The four conditions that make up the tetralogy of Fallot are:

  1. Pulmonary valve stenosis:  It is the narrowing of the pulmonary valve. This leads to backflow of deoxygenated blood(low oxygen blood) into the right ventricle, the right atrium, and decrease the amount of blood flowing into the lungs. 
  2. Ventricular septal defect:  It is is a hole (defect) in the wall (septum) that separates the left and right ventricles. This allows deoxygenated blood in the right ventricle to flow into the left ventricle and oxygenated blood to flow into the right ventricle. Over time, this back and forth weakens the heart’s ability to pump effectively due to the heart’s attempt to compensate the body for the less oxygen it receives.
  3. Right ventricular hypertrophy: The backflow of blood into the right ventricle cause the ventricle to work more. The more it works, the thicker the heart muscle becomes. Over time the muscle becomes weak and fails. 
  4. Overriding aorta: It is the shifting of the aorta to the right and directly above the ventricular septal defect. This leads to the flow of deoxygenated and oxygenated from both ventricles into the aorta. 

Tetralogy of Fallot causes blood with less oxygen to flow out of the heart and into the body. This leads to several health discomforts. 

Symptoms Of Tetralogy Of Fallot

Here are the sign and symptoms Of Tetralogy Of Fallot:

  • Tet spell: is the sudden development of difficulty in breathing, loss of consciousness that occasionally occurs, bluish discoloration of the skin, nails and lips of a baby with Tetralogy Of Fallot when he or she cries, eat, or is agitated.
  • Cyanosis of skin (blue-tinged skin)
  • Finger clubbing and toes (abnormal, rounded shape of the nail) 
  • Rapid breathing
  • Failure to thrive (difficulty gaining weight)
  • Prolonged crying in infants
  • Mild activities lead to physical exertion (extreme tiredness).
  • Irritability
  • Heart murmurs

What is the most common cause of congenital heart defects?
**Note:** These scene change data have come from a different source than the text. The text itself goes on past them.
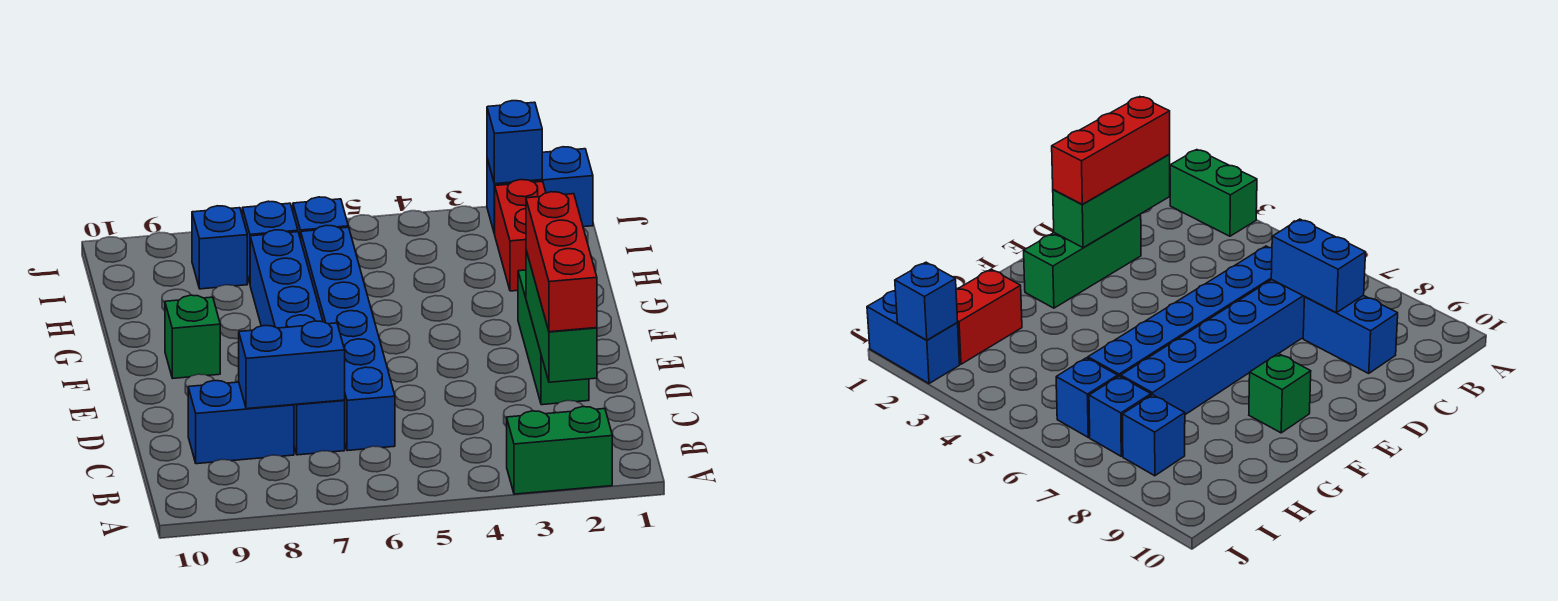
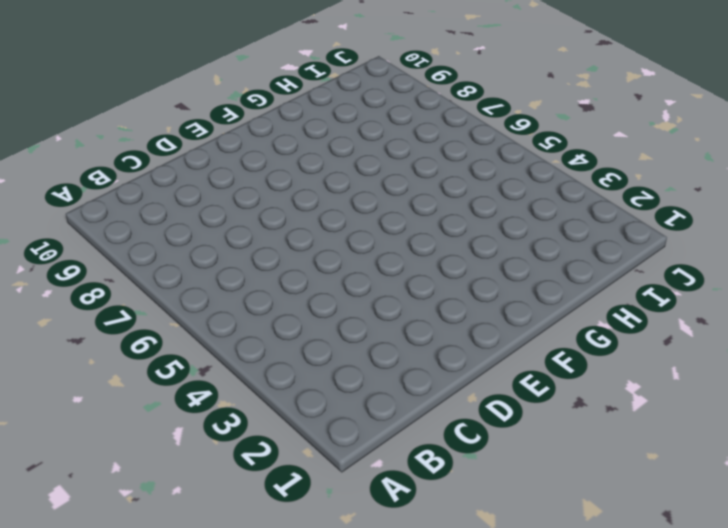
none -> green 1x2 brick [507,407,612,494]
none -> blue 1x6 brick [301,225,395,451]
none -> blue 1x6 brick [250,230,345,455]

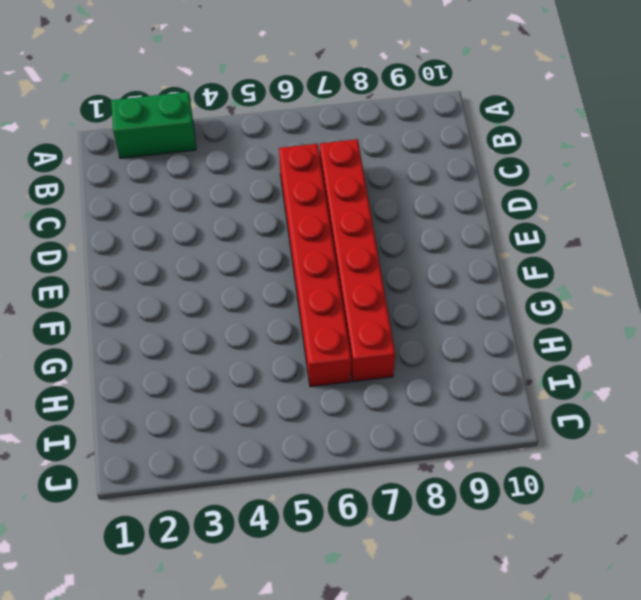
red 1x6 brick [279,144,351,387] -> blue 1x6 brick [301,225,395,451]
red 1x6 brick [320,139,395,382] -> blue 1x6 brick [250,230,345,455]
none -> blue 1x2 brick [188,381,294,464]
none -> green 1x3 brick [518,270,589,405]
none -> green 1x1 brick [165,295,220,378]

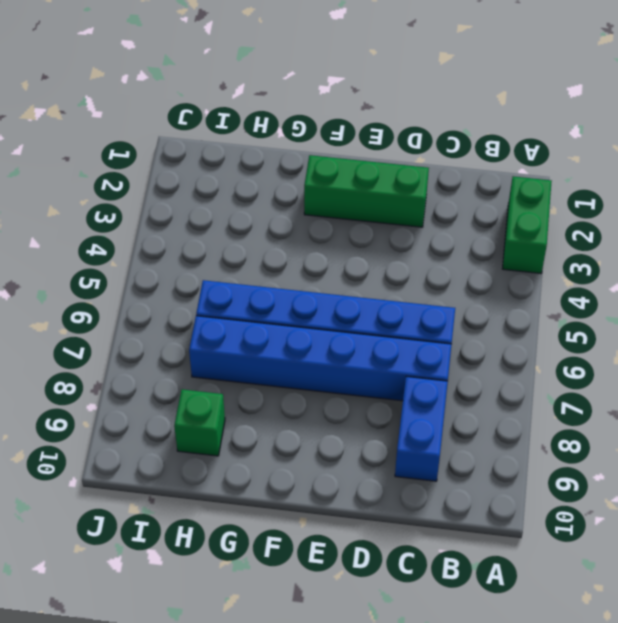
green 1x1 brick [174,389,225,456] -> green 1x1 brick moved to [165,295,220,378]
none -> red 1x2 brick [495,180,546,291]
none -> blue 1x1 brick [293,197,348,239]
none -> blue 1x1 brick [242,201,298,283]

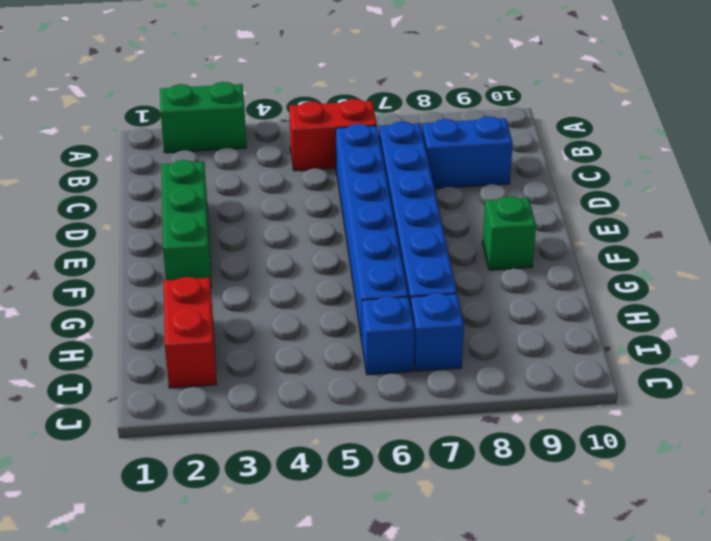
red 1x2 brick [289,99,377,171] -> none
none -> blue 1x1 brick [192,206,247,289]
none -> blue 1x2 brick [487,147,593,234]
none -> green 1x3 brick [526,250,597,382]

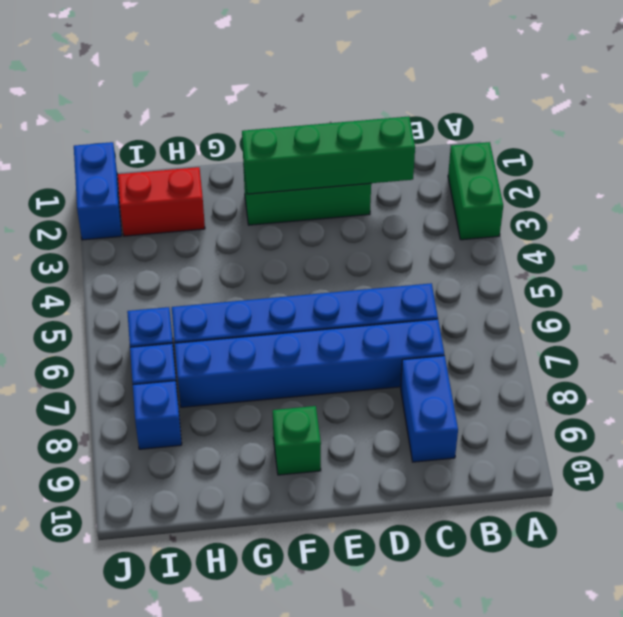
green 1x4 brick [242,116,415,194] -> green 1x3 brick [526,250,597,382]
none -> blue 1x2 brick [239,321,345,409]
none -> blue 1x1 brick [487,101,542,184]
none -> red 1x3 brick [526,192,597,332]

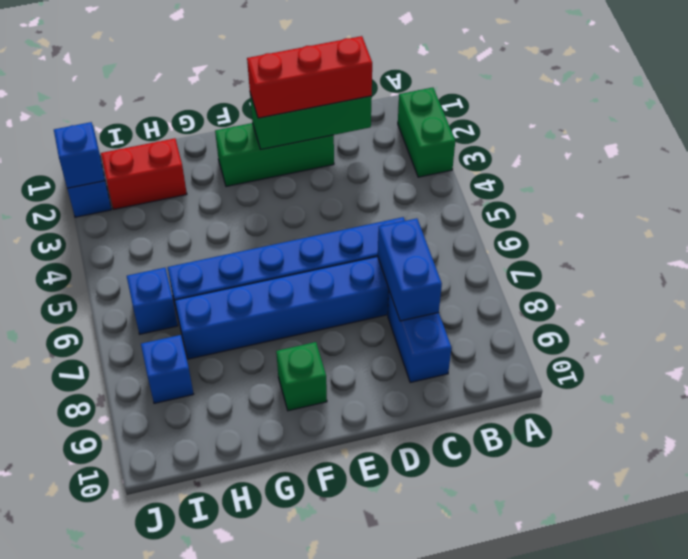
none -> blue 1x1 brick [242,201,298,283]

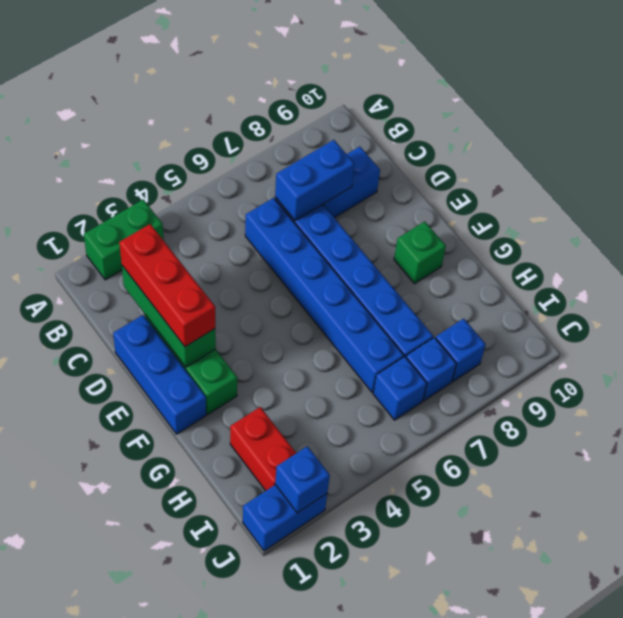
blue 1x3 brick [113,315,206,434] -> none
There is no specific known cause for congenital heart defects, but certain factors increase the odds of a child being born with a heart defect:

  • A maternal viral illness, such as rubella (German measles).
  • Maternal diabetes
  • Down syndrome
  • Maternal alcoholism
  • Family history of congenital heart defects

How is tetralogy of Fallot diagnosed?

  • Echocardiogram: establishes the presence of TOF by demonstrating a ventricular septal defect, right ventricular hypertrophy, and aortic override.
  • Chest X-ray: will show the abnormal “coeur-en-sabot” (boot-like) appearance of the heart with the absence of interstitial lung markings. 
  • Electrocardiography: presence of right ventricular hypertrophy (RVH) with right axis deviation.
  • Pulse oximetry: measures oxygen saturation. 
  • Cardiac catheterization. 

Treatment Of Tetralogy Of Fallot


  • Open heart surgery: is usually done in the first year of life to repair the damage. 
  • Palliative surgery is an option that is usually carried out to correct the heart before open-heart surgery. 

Other treatment options include:

  • Beta-blockers (propranolol). 
  • Morphine. 
  • Intranasal fentanyl. 
  • Phenylephrine. 
  • Oxygen therapy. 


  • Squatting increases blood flow to the lungs. Therefore, Squatting during a Tet spell is recommended. 
  • Placing the baby on his or her side and pulling your baby’s knees up to his or her chest when he or she becomes blue is a good way to bring relief to your child.